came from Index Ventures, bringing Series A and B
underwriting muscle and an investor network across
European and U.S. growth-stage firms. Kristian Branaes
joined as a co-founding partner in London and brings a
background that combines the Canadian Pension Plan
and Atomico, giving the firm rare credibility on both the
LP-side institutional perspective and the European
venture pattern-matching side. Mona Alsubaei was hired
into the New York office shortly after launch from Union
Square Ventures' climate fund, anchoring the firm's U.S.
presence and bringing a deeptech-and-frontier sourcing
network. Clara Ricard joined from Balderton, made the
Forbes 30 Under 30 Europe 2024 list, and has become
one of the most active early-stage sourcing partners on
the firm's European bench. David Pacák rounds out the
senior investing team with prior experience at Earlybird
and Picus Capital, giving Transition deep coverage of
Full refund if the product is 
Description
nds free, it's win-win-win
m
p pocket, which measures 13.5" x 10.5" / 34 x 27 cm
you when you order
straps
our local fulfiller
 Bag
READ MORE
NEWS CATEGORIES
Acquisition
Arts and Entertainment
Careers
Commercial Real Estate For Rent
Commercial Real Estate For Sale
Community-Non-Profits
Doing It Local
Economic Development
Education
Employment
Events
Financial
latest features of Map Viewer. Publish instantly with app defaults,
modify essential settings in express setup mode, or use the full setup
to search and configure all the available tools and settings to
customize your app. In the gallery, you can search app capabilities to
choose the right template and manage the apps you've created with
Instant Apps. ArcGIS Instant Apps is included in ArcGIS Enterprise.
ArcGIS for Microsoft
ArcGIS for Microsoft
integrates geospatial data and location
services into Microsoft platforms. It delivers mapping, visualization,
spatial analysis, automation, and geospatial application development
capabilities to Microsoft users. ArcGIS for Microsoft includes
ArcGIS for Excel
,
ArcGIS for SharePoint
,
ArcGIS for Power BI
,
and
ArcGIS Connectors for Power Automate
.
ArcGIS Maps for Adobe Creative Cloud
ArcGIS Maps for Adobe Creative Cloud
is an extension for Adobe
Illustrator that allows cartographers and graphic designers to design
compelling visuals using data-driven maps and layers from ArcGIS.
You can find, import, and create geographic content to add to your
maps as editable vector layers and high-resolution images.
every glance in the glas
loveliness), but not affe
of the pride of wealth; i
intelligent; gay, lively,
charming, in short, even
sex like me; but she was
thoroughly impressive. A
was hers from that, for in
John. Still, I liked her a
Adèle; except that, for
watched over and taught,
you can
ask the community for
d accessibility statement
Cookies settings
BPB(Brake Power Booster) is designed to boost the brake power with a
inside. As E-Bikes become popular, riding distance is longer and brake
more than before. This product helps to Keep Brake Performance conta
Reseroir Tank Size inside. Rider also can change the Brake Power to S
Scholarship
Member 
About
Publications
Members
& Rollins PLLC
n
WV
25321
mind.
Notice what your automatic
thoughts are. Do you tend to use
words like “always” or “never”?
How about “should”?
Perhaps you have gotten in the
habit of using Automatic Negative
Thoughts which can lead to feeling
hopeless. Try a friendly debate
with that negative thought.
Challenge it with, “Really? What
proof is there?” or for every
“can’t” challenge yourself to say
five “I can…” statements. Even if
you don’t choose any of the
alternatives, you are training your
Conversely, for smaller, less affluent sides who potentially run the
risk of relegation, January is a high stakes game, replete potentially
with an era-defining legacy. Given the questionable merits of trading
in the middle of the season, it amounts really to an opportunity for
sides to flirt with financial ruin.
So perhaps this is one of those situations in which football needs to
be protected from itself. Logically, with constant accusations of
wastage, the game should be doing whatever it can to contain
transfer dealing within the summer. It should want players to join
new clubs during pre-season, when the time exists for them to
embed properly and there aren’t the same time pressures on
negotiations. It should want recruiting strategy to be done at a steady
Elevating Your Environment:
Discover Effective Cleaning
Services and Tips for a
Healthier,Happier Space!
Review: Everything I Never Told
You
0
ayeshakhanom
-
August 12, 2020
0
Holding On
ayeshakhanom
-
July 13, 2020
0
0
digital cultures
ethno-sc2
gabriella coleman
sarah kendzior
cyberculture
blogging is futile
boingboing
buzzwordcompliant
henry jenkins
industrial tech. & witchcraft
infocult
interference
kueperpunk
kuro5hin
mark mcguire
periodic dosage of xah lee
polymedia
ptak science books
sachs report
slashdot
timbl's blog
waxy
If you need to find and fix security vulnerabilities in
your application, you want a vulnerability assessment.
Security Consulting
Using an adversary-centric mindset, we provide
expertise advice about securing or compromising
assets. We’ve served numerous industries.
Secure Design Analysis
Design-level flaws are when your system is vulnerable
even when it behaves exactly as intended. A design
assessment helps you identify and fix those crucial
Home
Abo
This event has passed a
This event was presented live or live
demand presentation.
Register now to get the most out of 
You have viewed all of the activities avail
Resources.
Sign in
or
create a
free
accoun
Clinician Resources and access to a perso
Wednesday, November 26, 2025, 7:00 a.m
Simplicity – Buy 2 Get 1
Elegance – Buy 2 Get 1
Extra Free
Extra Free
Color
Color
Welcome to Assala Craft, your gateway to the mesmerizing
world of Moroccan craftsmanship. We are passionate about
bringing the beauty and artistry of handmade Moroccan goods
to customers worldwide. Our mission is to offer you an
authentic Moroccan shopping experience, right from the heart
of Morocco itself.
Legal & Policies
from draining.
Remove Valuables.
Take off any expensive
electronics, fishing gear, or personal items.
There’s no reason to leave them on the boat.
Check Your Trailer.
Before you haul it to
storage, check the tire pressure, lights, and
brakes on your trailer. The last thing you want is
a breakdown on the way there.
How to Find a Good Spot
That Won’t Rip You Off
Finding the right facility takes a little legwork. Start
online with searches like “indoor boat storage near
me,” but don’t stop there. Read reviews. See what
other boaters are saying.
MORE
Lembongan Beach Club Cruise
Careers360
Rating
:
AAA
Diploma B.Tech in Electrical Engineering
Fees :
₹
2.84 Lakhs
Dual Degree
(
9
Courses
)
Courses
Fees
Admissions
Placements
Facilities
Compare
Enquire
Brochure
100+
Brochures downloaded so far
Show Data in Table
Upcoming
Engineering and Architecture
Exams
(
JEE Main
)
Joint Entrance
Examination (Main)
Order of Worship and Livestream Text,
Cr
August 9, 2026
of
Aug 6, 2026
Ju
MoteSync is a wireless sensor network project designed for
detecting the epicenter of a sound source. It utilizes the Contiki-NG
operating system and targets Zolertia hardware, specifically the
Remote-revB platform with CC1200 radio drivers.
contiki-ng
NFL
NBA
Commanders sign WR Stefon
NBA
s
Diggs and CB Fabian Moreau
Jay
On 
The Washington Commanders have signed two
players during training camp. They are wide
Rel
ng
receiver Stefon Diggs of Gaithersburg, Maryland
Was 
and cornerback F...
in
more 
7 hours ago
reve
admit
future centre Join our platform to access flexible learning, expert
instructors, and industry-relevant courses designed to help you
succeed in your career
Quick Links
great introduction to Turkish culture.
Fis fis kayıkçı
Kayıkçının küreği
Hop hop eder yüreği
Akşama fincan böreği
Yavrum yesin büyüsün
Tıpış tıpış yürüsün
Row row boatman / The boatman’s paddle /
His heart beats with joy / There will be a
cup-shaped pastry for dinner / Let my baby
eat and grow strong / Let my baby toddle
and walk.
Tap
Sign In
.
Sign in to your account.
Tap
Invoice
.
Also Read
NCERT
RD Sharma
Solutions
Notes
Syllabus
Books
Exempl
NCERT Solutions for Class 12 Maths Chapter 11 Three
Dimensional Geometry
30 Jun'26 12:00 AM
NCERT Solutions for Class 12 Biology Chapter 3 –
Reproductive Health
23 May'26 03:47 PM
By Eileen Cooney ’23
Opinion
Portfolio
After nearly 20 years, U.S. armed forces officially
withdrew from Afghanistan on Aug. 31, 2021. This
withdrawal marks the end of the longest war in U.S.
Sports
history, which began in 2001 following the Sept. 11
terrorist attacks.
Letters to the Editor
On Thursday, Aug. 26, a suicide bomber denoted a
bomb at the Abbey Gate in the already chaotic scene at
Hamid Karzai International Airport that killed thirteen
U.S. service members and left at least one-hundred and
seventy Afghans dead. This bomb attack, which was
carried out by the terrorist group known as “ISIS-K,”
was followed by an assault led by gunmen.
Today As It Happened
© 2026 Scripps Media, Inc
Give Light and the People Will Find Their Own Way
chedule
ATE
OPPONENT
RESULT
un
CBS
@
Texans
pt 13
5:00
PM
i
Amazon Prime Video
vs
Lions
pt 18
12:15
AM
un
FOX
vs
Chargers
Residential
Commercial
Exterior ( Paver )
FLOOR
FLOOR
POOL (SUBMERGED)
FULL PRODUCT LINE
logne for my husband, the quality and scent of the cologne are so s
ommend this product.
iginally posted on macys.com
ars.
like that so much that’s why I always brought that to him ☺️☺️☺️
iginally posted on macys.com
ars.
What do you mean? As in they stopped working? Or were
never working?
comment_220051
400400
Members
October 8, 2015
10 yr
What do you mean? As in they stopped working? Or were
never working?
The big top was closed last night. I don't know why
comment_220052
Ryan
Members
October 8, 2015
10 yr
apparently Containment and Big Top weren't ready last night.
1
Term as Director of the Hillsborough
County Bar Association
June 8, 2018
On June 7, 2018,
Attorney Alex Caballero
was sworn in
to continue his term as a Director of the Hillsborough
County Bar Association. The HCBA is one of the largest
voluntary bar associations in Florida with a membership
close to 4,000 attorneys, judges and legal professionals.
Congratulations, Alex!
◇ ◇ ◇ ◇ ◇ ◇ ◇
▶ Required work: Would you print exactly and only the lines of the material above that run from the line with "loveliness), but not affe" through the line with "in the middle", both included?

▶ Output of the task:
loveliness), but not affe
of the pride of wealth; i
intelligent; gay, lively,
charming, in short, even
sex like me; but she was
thoroughly impressive. A
was hers from that, for in
John. Still, I liked her a
Adèle; except that, for
watched over and taught,
you can
ask the community for
d accessibility statement
Cookies settings
BPB(Brake Power Booster) is designed to boost the brake power with a
inside. As E-Bikes become popular, riding distance is longer and brake
more than before. This product helps to Keep Brake Performance conta
Reseroir Tank Size inside. Rider also can change the Brake Power to S
Scholarship
Member 
About
Publications
Members
& Rollins PLLC
n
WV
25321
mind.
Notice what your automatic
thoughts are. Do you tend to use
words like “always” or “never”?
How about “should”?
Perhaps you have gotten in the
habit of using Automatic Negative
Thoughts which can lead to feeling
hopeless. Try a friendly debate
with that negative thought.
Challenge it with, “Really? What
proof is there?” or for every
“can’t” challenge yourself to say
five “I can…” statements. Even if
you don’t choose any of the
alternatives, you are training your
Conversely, for smaller, less affluent sides who potentially run the
risk of relegation, January is a high stakes game, replete potentially
with an era-defining legacy. Given the questionable merits of trading
in the middle of the season, it amounts really to an opportunity for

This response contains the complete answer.